* **Material provided**
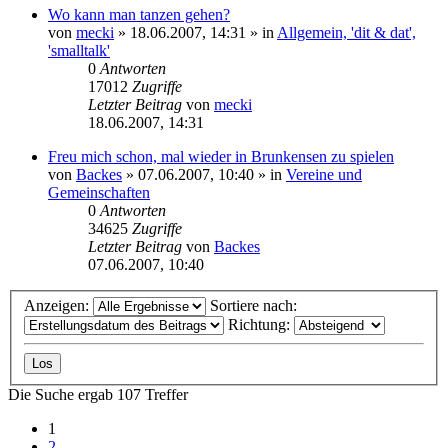
Wo kann man tanzen gehen?
von
mecki
» 18.06.2007, 14:31 » in
Allgemein, 'dit & dat',
'smalltalk'
0
Antworten
17012
Zugriffe
Letzter Beitrag
von
mecki
18.06.2007, 14:31
Freu mich schon, mal wieder in Brunkensen zu spielen
von
Backes
» 07.06.2007, 10:40 » in
Vereine und
Gemeinschaften
0
Antworten
34625
Zugriffe
Letzter Beitrag
von
Backes
07.06.2007, 10:40
Anzeigen:
Sortiere nach:
Richtung:
Die Suche ergab 107 Treffer
1
2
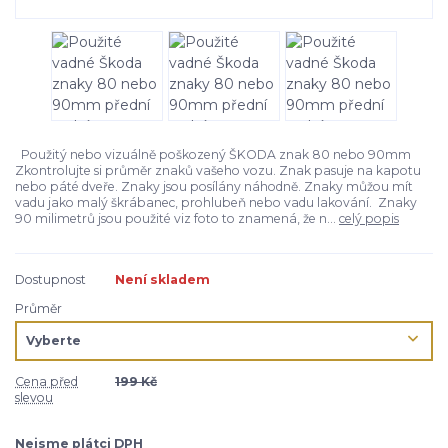
Použitý nebo vizuálně poškozený ŠKODA znak 80 nebo 90mm
Zkontrolujte si průměr znaků vašeho vozu. Znak pasuje na kapotu
nebo páté dveře. Znaky jsou posílány náhodně. Znaky můžou mít
vadu jako malý škrábanec, prohlubeň nebo vadu lakování. Znaky
90 milimetrů jsou použité viz foto to znamená, že n...
celý popis
Dostupnost
Není skladem
Průměr
Cena před
199 Kč
slevou
Nejsme plátci DPH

* **Directions for this task**
Reproduce the text of every row above verbatim, line for line, and leave out the pictures.

* **Result of this task**
Wo kann man tanzen gehen?
von
mecki
» 18.06.2007, 14:31 » in
Allgemein, 'dit & dat',
'smalltalk'
0
Antworten
17012
Zugriffe
Letzter Beitrag
von
mecki
18.06.2007, 14:31
Freu mich schon, mal wieder in Brunkensen zu spielen
von
Backes
» 07.06.2007, 10:40 » in
Vereine und
Gemeinschaften
0
Antworten
34625
Zugriffe
Letzter Beitrag
von
Backes
07.06.2007, 10:40
Anzeigen:
Sortiere nach:
Richtung:
Die Suche ergab 107 Treffer
1
2
Použitý nebo vizuálně poškozený ŠKODA znak 80 nebo 90mm
Zkontrolujte si průměr znaků vašeho vozu. Znak pasuje na kapotu
nebo páté dveře. Znaky jsou posílány náhodně. Znaky můžou mít
vadu jako malý škrábanec, prohlubeň nebo vadu lakování. Znaky
90 milimetrů jsou použité viz foto to znamená, že n...
celý popis
Dostupnost
Není skladem
Průměr
Cena před
199 Kč
slevou
Nejsme plátci DPH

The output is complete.